What is quality care, and how do you define it?
I suspect for most people that quality is like pornography in the classic Supreme Court sense—you know it when you see it. But quality is almost assuredly not viewed that way when zoomed out to look at care delivery in a broad, collective sense. Instead, it’s often reduced to meeting a handful of predetermined outcome or compliance metrics, like pneumonia readmission rates or those markers of a job-well-done as defined in the MIPS program.
The reality is that authoritative, top-down central planning in something as variable and complicated as healthcare is extremely challenging, even if well-intentioned. As Goodhart’s law says, “When a measure becomes a target, it ceases to be a good measure.”
In the real world, I would argue a quality radiology report is one that is accurate in its interpretation and clear in its communication. But without universal peer review, double reading, or an AI overlord monitoring everyone’s output, there is no way to actually assess real quality at scale. You can’t even tell from the report if someone is correct in what they’re saying without looking at the pictures. Even “objectively” assessing whether they are clear or helpful in just their written communication requires either a human reviewer or AI to grade language and organization by some sort of mutually agreed-on rubric. It’s simply not feasible without a significant change to how healthcare is practiced.

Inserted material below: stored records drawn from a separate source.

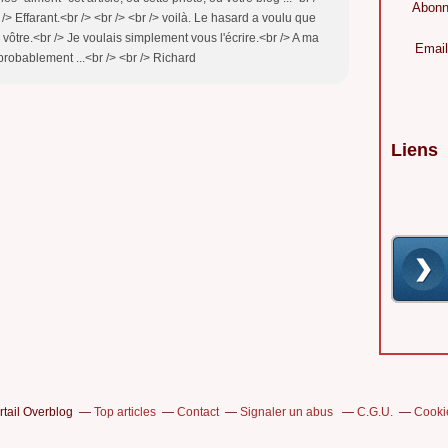
Abonn
/> Effarant.<br /> <br /> <br /> voilà. Le hasard a voulu que
 vôtre.<br /> Je voulais simplement vous l'écrire.<br /> A ma
Email
probablement ...<br /> <br /> Richard
Liens
rtail Overblog
Top articles
Contact
Signaler un abus
C.G.U.
Cooki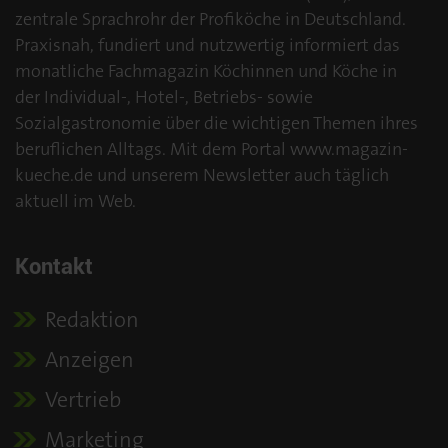
zentrale Sprachrohr der Profiköche in Deutschland.
Praxisnah, fundiert und nutzwertig informiert das
monatliche Fachmagazin Köchinnen und Köche in
der Individual-, Hotel-, Betriebs- sowie
Sozialgastronomie über die wichtigen Themen ihres
beruflichen Alltags. Mit dem Portal www.magazin-
kueche.de und unserem Newsletter auch täglich
aktuell im Web.
Kontakt
Redaktion
Anzeigen
Vertrieb
Marketing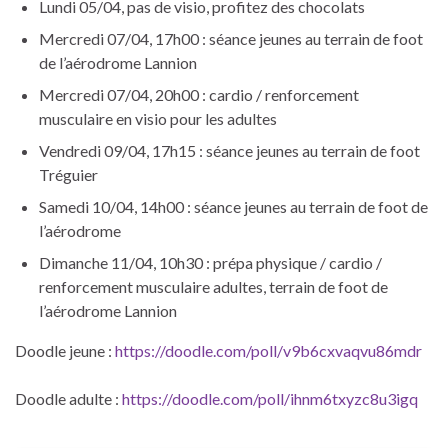
Lundi 05/04, pas de visio, profitez des chocolats
Mercredi 07/04, 17h00 : séance jeunes au terrain de foot
de l’aérodrome Lannion
Mercredi 07/04, 20h00 : cardio / renforcement
musculaire en visio pour les adultes
Vendredi 09/04, 17h15 : séance jeunes au terrain de foot
Tréguier
Samedi 10/04, 14h00 : séance jeunes au terrain de foot de
l’aérodrome
Dimanche 11/04, 10h30 : prépa physique / cardio /
renforcement musculaire adultes, terrain de foot de
l’aérodrome Lannion
Doodle jeune :
https://doodle.com/poll/v9b6cxvaqvu86mdr
Doodle adulte :
https://doodle.com/poll/ihnm6txyzc8u3igq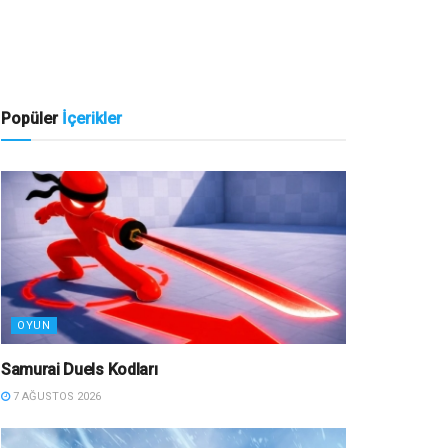
Popüler
İçerikler
OYUN
Samurai Duels Kodları
7 AĞUSTOS 2026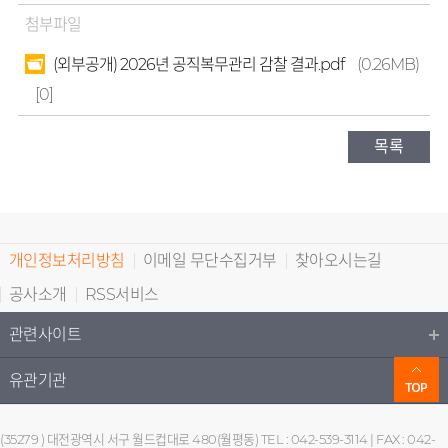
첨부파일
(외부공개) 2026년 공직복무관리 감찰 결과.pdf
(0.26MB)
[0]
목록
개인정보처리방침
이메일 무단수집거부
찾아오시는길
공사소개
RSS서비스
관련사이트
유관기관
(35279 ) 대전광역시 서구 월드컵대로 480(월평동) TEL : 042-539-3114 | FAX : 042-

And so, we resort to proxy metrics—like whether the appropriate follow-up recommendation for a handful of incidental findings was made. The irony, of course, is that many of these quality metrics are a combination of consensus guidelines and healthcare gamesmanship developed by non-impartial participants with no proof they reflect or are even associated with meaningful quality at all.
We should all want the quality of radiology reporting to improve, both in accuracy and in clarity. Many of these problems have been intractable because potential solutions are not scalable with current tools and current manpower—which is why soon you’ll be hearing about AI for everything, because AI solves the scaling problem, and even imperfect tools over the coming years will rapidly eclipse our current methods like cursory peer review.
Everyone would rather have automated incidental finding tracking than what most of us are still using for MIPS compliance. Right now, it’s still easy to get dinged and lose real money because you or your colleagues omitted some BS footer bloat about the source of your follow-up recommendations for pulmonary nodules too often. Increased quality without increased effort is hard to complain about.
But even just imagine you have a cheap LLM-derived tool that catches sidedness errors (e.g. right abnormality in the findings and left in the impression) or missing clarity words like forgetting the word “No” in the impression (or, hey, even just the phrase “correlate clinically”). This already exists: it’s trivial, requires zero pixel-based AI, (and—I know—is rapidly becoming table stakes for updated dictation software), but widespread adoption would likely have a more meaningful impact on real report quality than most of the box checking we do currently. A company could easily create a wrapper for one of several current commercial products and sell it tomorrow for those of us stuck on legacy systems. It might even be purchased and run by third parties (hospitals, payors, Covera Health, whatever) to decide which groups have “better” radiologists.
But now, take it that one step further. We’ve all gotten phone calls from clinicians asking us to translate a colleague’s confusing report. Would a bad “clarity score” get some radiologists to start dictating comprehensible reports?
It’s not hard to leap from an obviously good idea (catching dictation slips) to more dramatic oversight (official grammar police).
Changes to information processing and development costs mean the gap between notion and execution is narrowing. As scalable solutions proliferate, the question then becomes: who will be the radiology quality police, and who is going to pay for it?